WHAT YOU WILL DO: Starting at the first of the lines below and stopping after the line that contains "Food Inspections 2021", render those lines as a JSON list of strings, one string per line, with blank lines omitted.

★ ★ ★

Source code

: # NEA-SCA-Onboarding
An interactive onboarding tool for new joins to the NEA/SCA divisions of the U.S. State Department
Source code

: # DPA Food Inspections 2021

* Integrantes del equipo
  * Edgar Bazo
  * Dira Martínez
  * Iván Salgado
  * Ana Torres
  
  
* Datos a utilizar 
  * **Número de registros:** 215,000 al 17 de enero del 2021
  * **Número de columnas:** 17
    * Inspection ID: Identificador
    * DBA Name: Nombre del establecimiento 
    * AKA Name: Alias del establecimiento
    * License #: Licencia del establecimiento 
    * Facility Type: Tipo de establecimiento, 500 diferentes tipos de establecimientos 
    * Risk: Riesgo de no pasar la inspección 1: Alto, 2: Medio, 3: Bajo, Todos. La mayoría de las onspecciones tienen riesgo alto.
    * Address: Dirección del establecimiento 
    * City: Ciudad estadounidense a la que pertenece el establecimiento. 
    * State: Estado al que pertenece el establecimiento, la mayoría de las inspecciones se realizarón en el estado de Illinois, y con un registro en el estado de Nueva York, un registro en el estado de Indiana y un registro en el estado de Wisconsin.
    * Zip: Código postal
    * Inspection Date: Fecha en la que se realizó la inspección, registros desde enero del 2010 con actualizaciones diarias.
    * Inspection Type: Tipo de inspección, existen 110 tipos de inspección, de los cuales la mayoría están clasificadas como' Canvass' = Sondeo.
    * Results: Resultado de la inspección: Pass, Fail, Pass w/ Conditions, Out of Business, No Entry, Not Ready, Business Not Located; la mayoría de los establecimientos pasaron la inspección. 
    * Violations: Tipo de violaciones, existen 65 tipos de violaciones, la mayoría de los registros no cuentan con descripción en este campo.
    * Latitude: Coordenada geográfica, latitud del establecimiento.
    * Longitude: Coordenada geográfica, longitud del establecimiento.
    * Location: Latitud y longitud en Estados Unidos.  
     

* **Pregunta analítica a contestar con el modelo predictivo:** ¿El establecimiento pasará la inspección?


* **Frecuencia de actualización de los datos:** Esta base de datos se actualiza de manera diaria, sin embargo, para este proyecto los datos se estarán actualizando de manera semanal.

★ ★ ★

PROBLEM SOLUTION:
[
  "Source code",
  ": # NEA-SCA-Onboarding",
  "An interactive onboarding tool for new joins to the NEA/SCA divisions of the U.S. State Department",
  "Source code",
  ": # DPA Food Inspections 2021"
]